Open hukai916 opened 2 years ago
Ill need more details. but is it possible one read fails decoding and the filter outgoing qc fail
or filter incoming qc fail
or is on?
What info do you need? I am attaching my test data and code here: https://www.dropbox.com/sh/6idqunobck72q5j/AAClfpkwhusMVDPNx6HU7wSYa?dl=0
Note that bam2 is missing the last record where bam1 and bam3 are correct. Let me know if you need other info. Thanks!
@hukai916 so all bam files in the dropbox folder are outputs from the cram file? Can you please post the json config file you use and which version of pheniqs you are using?
log_decode2.txt seems to be the one showing a missing record. 450000 are reported in incoming and only 449999 are reported in sample. being the last record does point to some thread synchronization issue but obviously an extremely rare one since I have never encountered it. How many cores is this running on?
Hi, all bams are created from the same cram using the same pheniqs command. The missing-last-record cases occur occasionally, roughly 10%-20%, no matter how many cores I use. I will give more info after the holidays.
Can you please post pbmc_500_5p_3_aa.json and I will try and replicate it.
L.
Hi L., I have uploaded the json file to the same folder. The Pheniqs I used is: pheniqs version 2.1.0 @moonwatcher
--Kai
Hello Kai
Just a quick update., I have been trying to reproduce this but have so far been unsuccessful. I tried both with a build of pheniqs 2.1.0 and with head.
A side comment: using an extension of ".bam1" pheniqs does not detect that you actually wanted bam encoding as so it will revert to the default SAM output. This is why the files you provided are bigger than I expected. They are actually uncompressed, simple text in SAM format. You can override the default output format with --format bam
.
Are you observing this on MacOS or Linux? What exact platform? might also be useful to know what dependencies. Did you build the binary yourself or installed it from Conda?
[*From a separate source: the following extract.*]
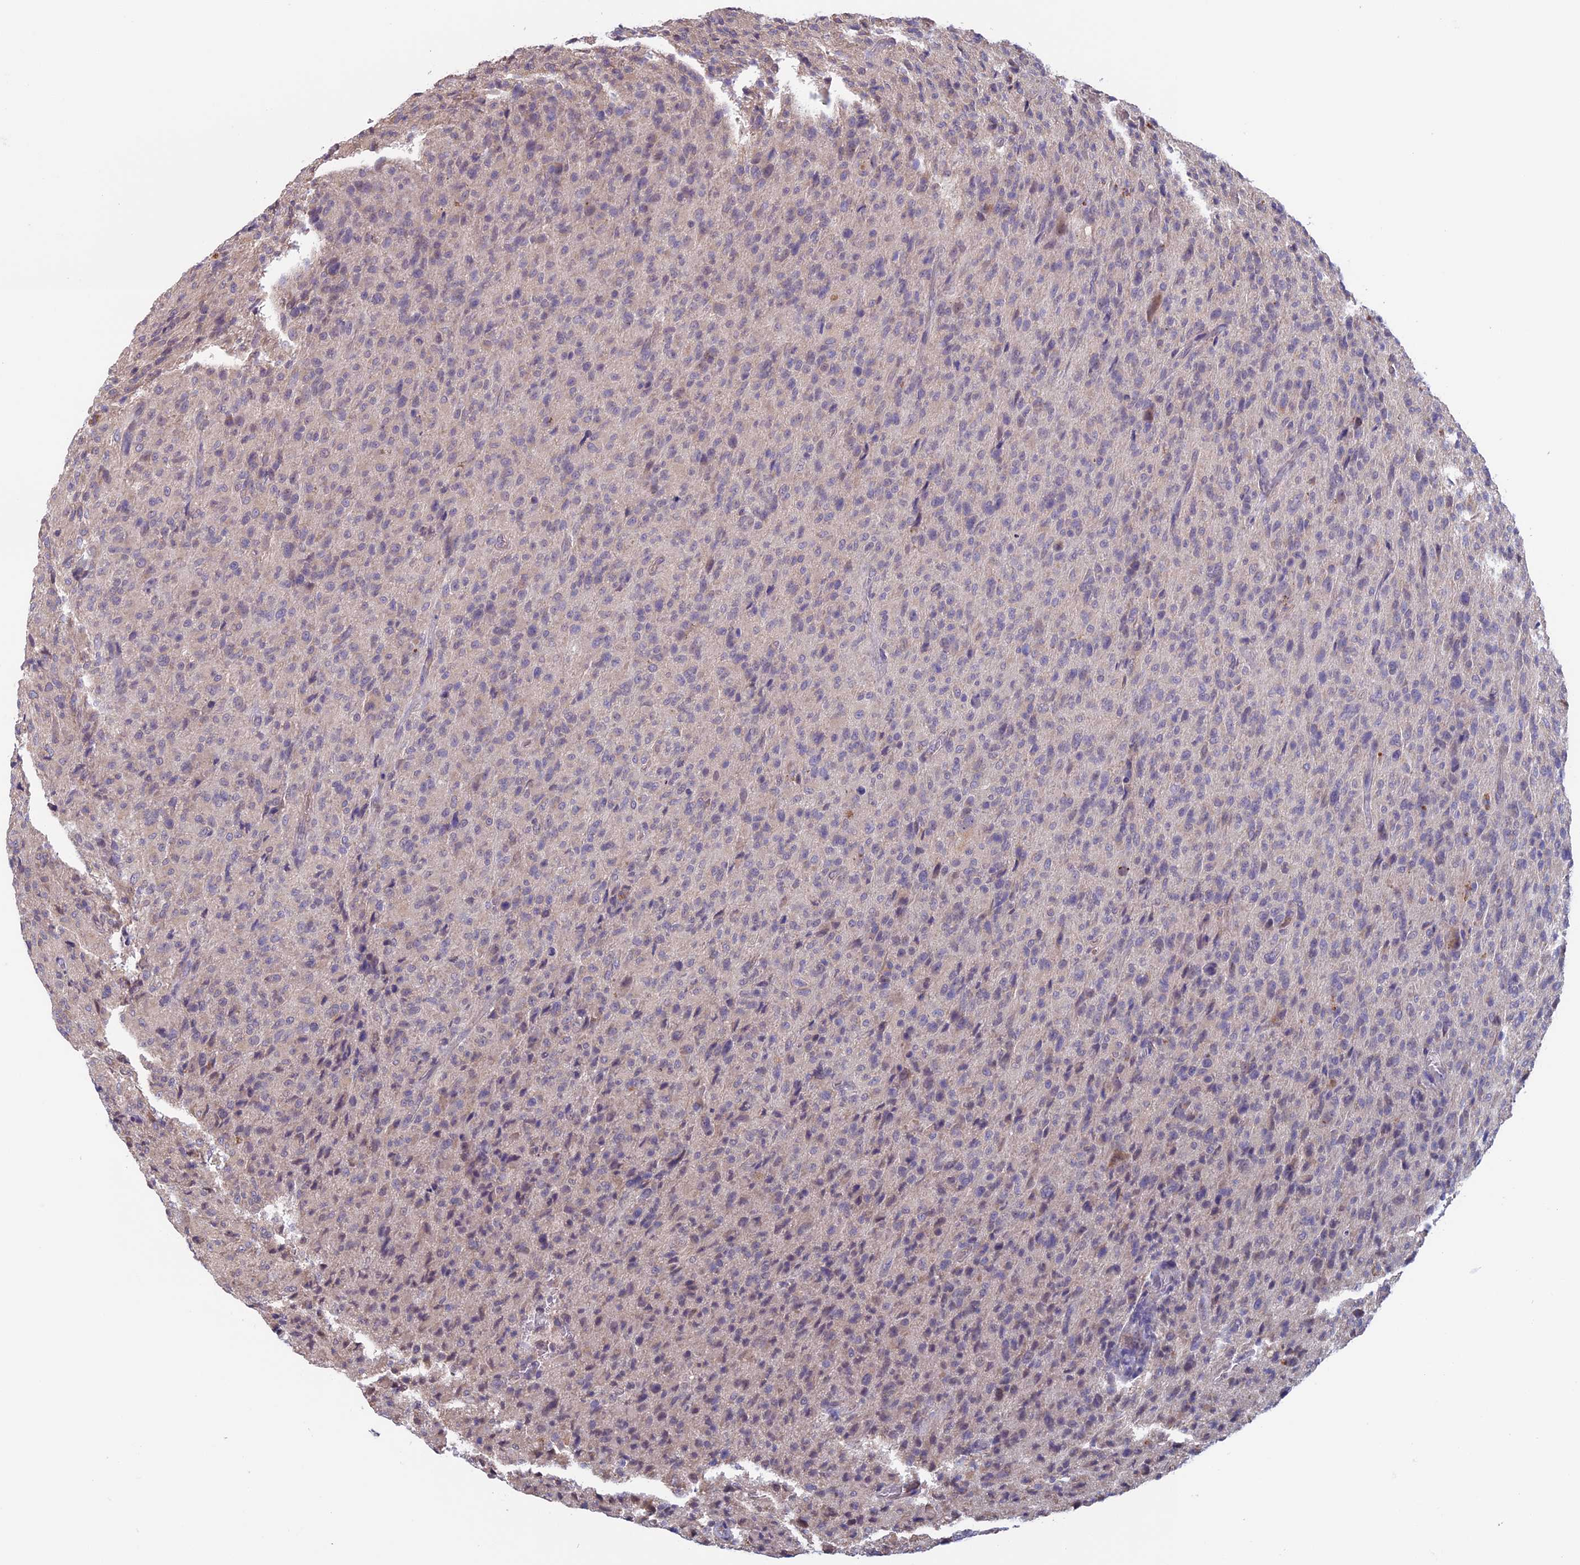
{"staining": {"intensity": "negative", "quantity": "none", "location": "none"}, "tissue": "glioma", "cell_type": "Tumor cells", "image_type": "cancer", "snomed": [{"axis": "morphology", "description": "Glioma, malignant, High grade"}, {"axis": "topography", "description": "Brain"}], "caption": "An IHC histopathology image of malignant glioma (high-grade) is shown. There is no staining in tumor cells of malignant glioma (high-grade).", "gene": "SLC1A6", "patient": {"sex": "female", "age": 57}}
It is possible this is related to one of the dependencies. Since this is so tricky to replicate, will you be willing to test on custom build? I can provide instructions if you are interested.
Thanks L.,
I installed Pheniqs with conda on a Ubuntu Xenial container (Docker). The container contains solely miniconda, Pheniqs, pysam, and SAMTools. The container can be pulled by:
docker pull hukai916/pheniqs_xenial:0.2
I can perform more tests, pls share instructions. Thanks!
--Kai
Hi developers,
I encountered a mysterious issue when using Pheniqs for barcode correction.
Basically, when performing the correction, I first prepare a CRAM file containing barcodes to be corrected and a json file according to the tutorial, then run Pheniqs. However, the resulting BAM files is one record less than the CRAM, and the missing one seems to be always the last record in the CRAM.
This happens only occasionally. For example, I run the same code for 6 times and capture one (bam3):
Not a big matter, but still annoying, I can provide more info if you would like to look into it.
Thanks,
--Kai